Eva Fricke: Lorcher Krone 2015

Wir hatten vor nicht allzu langer Zeit die Ehre, Eva Fricke persönlich kennenzulernen. Ursprünglich wollte sie Bierbrauerin werden, hat sich dann aber für das Studium des Weinbaus in Geisenheim entschieden. Sie ist selbst die beste Botschafterin für den Stil ihrer Weine: klar, modern, ehrlich und geradlinig.
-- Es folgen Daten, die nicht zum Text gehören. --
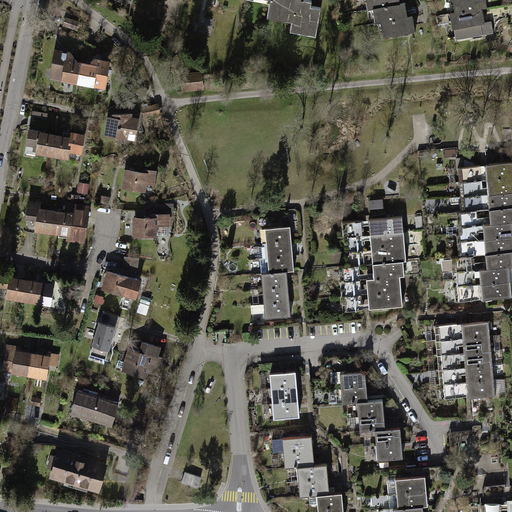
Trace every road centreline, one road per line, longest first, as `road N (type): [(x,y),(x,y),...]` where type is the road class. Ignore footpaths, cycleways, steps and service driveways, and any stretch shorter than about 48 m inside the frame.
road 1 (track): [(75,0),(151,66),(209,215),(215,265),(195,341)]
road 2 (residential): [(230,352),(347,339),(374,344),(434,438),(437,464)]
road 3 (residential): [(230,352),(195,341),(147,503)]
road 4 (tertiary): [(0,171),(32,0)]
road 5 (residential): [(238,511),(230,352)]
Seit 12 Jahren als selbständige Winzerin in Eltville (im Rheingau) tätig, hat sie in ihrer kurzen Karriere bereits zahlreiche Preise eingeheimst. Begonnen hat sie mit einem 1’000 Quadratmeter Weinberg in Lorch, der rund 600 Flaschen hergab (die sich übrigens alle der Einkaufsschef im Hotel Adlon sicherte. Mehr zu dieser Geschichte in diesem kurzweiligen Artikel der FAZ). Unterdessen produziert sie rund 65’000 Flaschen, Fokus dabei liegt klar auf der Traubensorte Riesling und auf natürlichem Anbau und Produktion. Sie hat sich zum Ziel gesetzt, möglichst naturbelassene Weine zu produzieren, und gilt als «Öko-Winzerin». Für diesen Riesling einer ihrer Top-Lagen, der Lorcher Krone, hat Eva Fricke 94 Parker-Punkte erhalten.

Traubensorte: Riesling

Auge: klares Mittelgelb

Nase: mineralische Schiefer-Noten, gelbe Steinfrüchte, leichte Säure, krautige Aromen

Gaumen: schön eingebundenes Säure-Frucht-Spiel, frisch, angenehm adstringierend, vollmundig fruchtig, angenehme Länge, sehr sortentypische Aromen von Apfel, Birnen und Quitten.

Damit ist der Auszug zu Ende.